Additive manufacturing processes build three-dimensional objects usually following a layer-upon-layer strategy. An interesting feature of this strategy is that each layer could be inspected before the next one is deposited. On-machine integration of layerwise inspection systems would not only allow for early characterization of the dimensional and geometric quality of the part, but also for the detection of intralayer defects. Contact image sensors (CIS), such as those used in desktop flatbed scanners, could be used for this purpose since they would provide bi-dimensional digital images of the whole layer and its neighborhood. CIS images combine high resolutions with a reduced acquisition time. In this work, a material extrusion (MEX) additive manufacturing system, with layerwise inspection capabilities is proposed. The system has been equipped with the CIS that Epson uses in its Perfection V39 flatbed scanner.

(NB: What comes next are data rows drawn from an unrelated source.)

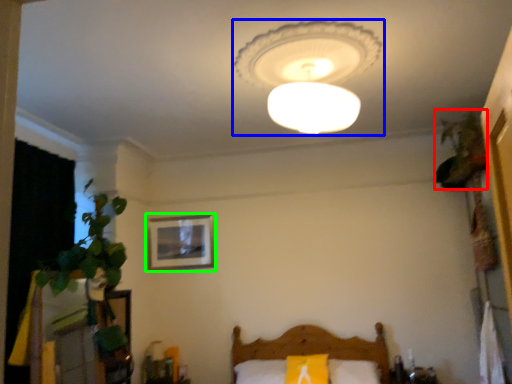
Question: Which is farther away from plant (highlighted by a red box)? lamp (highlighted by a blue box) or picture frame (highlighted by a green box)?

Choices:
 (A) lamp
 (B) picture frame

Answer: (B)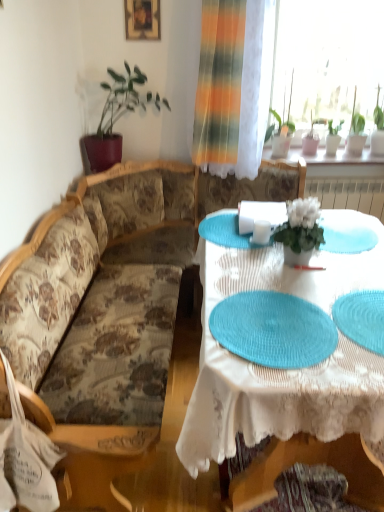
Locate an element on the screen. The width and height of the screenshot is (384, 512). vacant space to the right of white matte flower pot at center, positioned as the 5th houseplant in back-to-front order is located at coordinates (347, 257).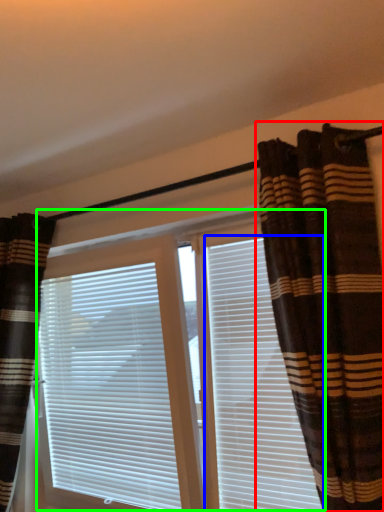
Question: Which is nearer to the curtain (highlighted by a red box)? shutter (highlighted by a blue box) or bay window (highlighted by a green box).

Choices:
 (A) shutter
 (B) bay window

Answer: (A)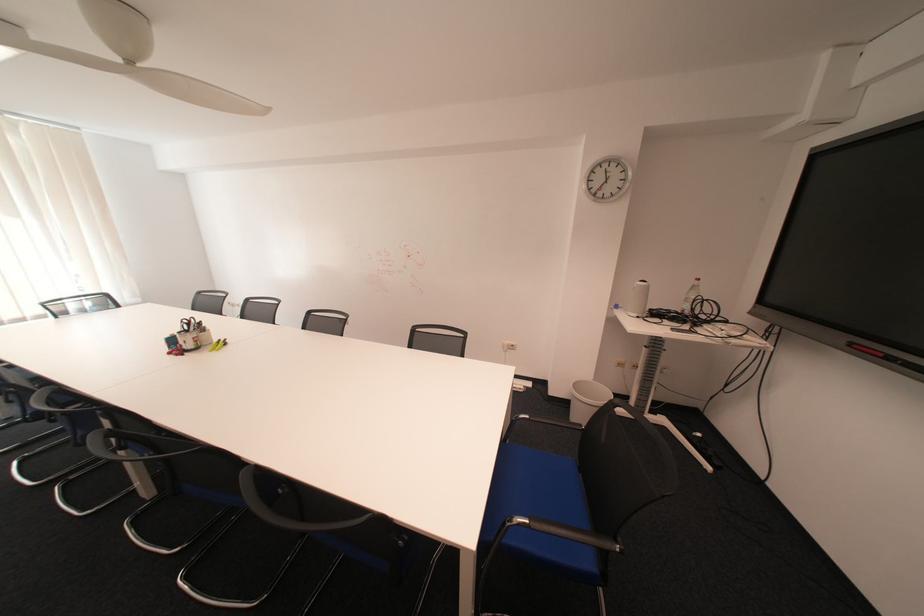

The sensor provides two analog output signals, each one consisting on 2584 voltage levels, that represent the amount of light reflected by the material. This analog information is sent to a parallel AD converter, where an 8-bit encoding is assigned to each one of the pixels on the digitized image. To overcome microcontroller-related problems, a Zynq®-7000 system-on-chip (SoC) has been used. This SoC integrates an ARM® based processor, with the hardware programming of a field programmable gate array (FPGA). This architecture ensures an accurate and controlled readout of the various AD converters. The resultant digital image of each layer could then be then processed using different algorithms to detect defects, extract the geometry of the layer contour and characterize the dimensional and geometric quality of the object. In the example provided, a forced error consisting on 0.2 mm height local deviations, caused by a variation in extrusion temperature, was identified from 2D grayscale images obtained with the CIS sensor.